By Gloria Dickie and Simon Jessop
LONDON (Reuters) – With rising seas threatening the Samoan village of Lalomalava, the South Pacific island nation used climate adaptation financing in the 2010s to build a seawall that would help protect homes and a main tourism resort.
But the barrier, once built, wasn’t long enough to shield the entire village, leaving some families to face even bigger waves diverted along the shore. And the tourists weren’t thrilled about the rock walls that replaced the resort’s sandy beaches.
This is just one of many cases of climate financing gone awry, according to a major report published on Monday by the U.N. Intergovernmental Panel on Climate Change. While urging every nation to prepare now for a warmer world, the report also warns that poorly laid plans — or what it calls “maladaptation” — can backfire badly and unintentionally cause even more trouble for communities and for nature.
With millions of dollars being spent on everything from restoring wetlands to replanting storm-buffering mangrove stands, the report warned that projects poorly done can “create lock-ins of vulnerability, exposure and risks that are difficult and expensive to change and exacerbate existing inequalities”.
Maladaptive projects can also waste a lot of money – a sore point given the shortfall in funding available for such ends. A U.N. report last year estimated developing countries would need up to $300 billion a year by 2030, and $500 billion a year by 2050, for adaptation alone — much more than the sums pledged so far by richer countries.
“We need to rethink adaptation,” said Lisa Schipper, an environmental social scientist at the University of Oxford and a lead author on the report.
As countries race to protect their communities and infrastructure from climate impacts, they need to weigh how climate change will develop.
Seawalls are among the most problematic proposals, the report says. They’re expensive to build and inflexible to change. They don’t work well on porous land, where water can simply seep up from the ground. And while they can protect some communities from sea level rise and storm surges, they also can push those impacts to unprotected neighbouring communities.
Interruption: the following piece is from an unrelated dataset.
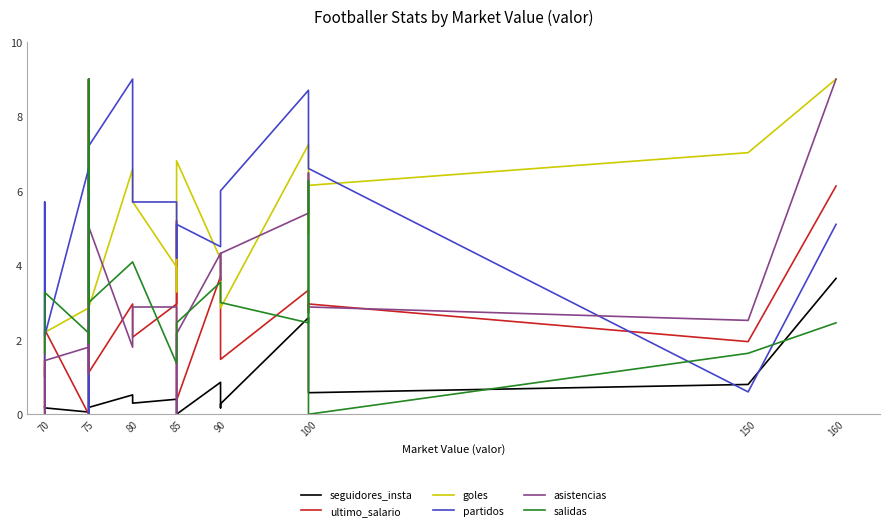

What is the difference between the asistencias values at 13 and 16?

2.9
“In some places coastal infrastructure also does not take into account heavy rainfall and doesn’t leave enough space for the water to drain properly,” Schipper said. “It creates a new problem.”
Also potentially troubling were projects for planting trees in historically unforested areas or suppressing wildfires in naturally fire-adapted ecosystems. Some projects, such as energy-intensive water desalination, can lead to increased greenhouse gas emissions. And green infrastructure in cities is often located near high-income communities, leaving more vulnerable residents with fewer resources to cope on their own.
“Green gentrification privileges wealthy urban residents in urban greening projects. It has a positive effect on property values,” said Winston Chow, a lead IPCC author and urban climate change scientist at Singapore Management University.
STRESS TESTING INVESTMENT
Acknowledging the need to spend the money carefully, the World Bank is now screening its operations for climate risks, and developing stress tests and guidelines for investments to factor in future climate change, said Stephane Hallegatte, a senior climate change advisor to the bank.
“We need adaptation strategies and policies that are robust and able to deliver benefits in a large range of possible futures, and not to fail catastrophically if the future is different from what we expect today,” Hallegatte said.
Other banks are following a similar thought process. The European Investment Bank launched its first dedicated Adaptation Plan in November, aiming to triple investment to 4 billion euros a year by 2025.
“It’s not about adapting to a snapshot in time, but understanding how the risk will change and evolve over time… to keep up with that evolution,” said Cinzia Losenno, climate adaptation lead at the EIB, the European Union’s lending arm.
Ultimately, there is no one-size-fits-all solution to climate challenges, and local communities need to be part of decision making, said Richard Dawson, an Earth systems engineer at Newcastle University and lead author on the IPCC report.
“We need to really think about what is the right adaptation strategy for [a particular] settlement,” he said. “The local approach is crucial.”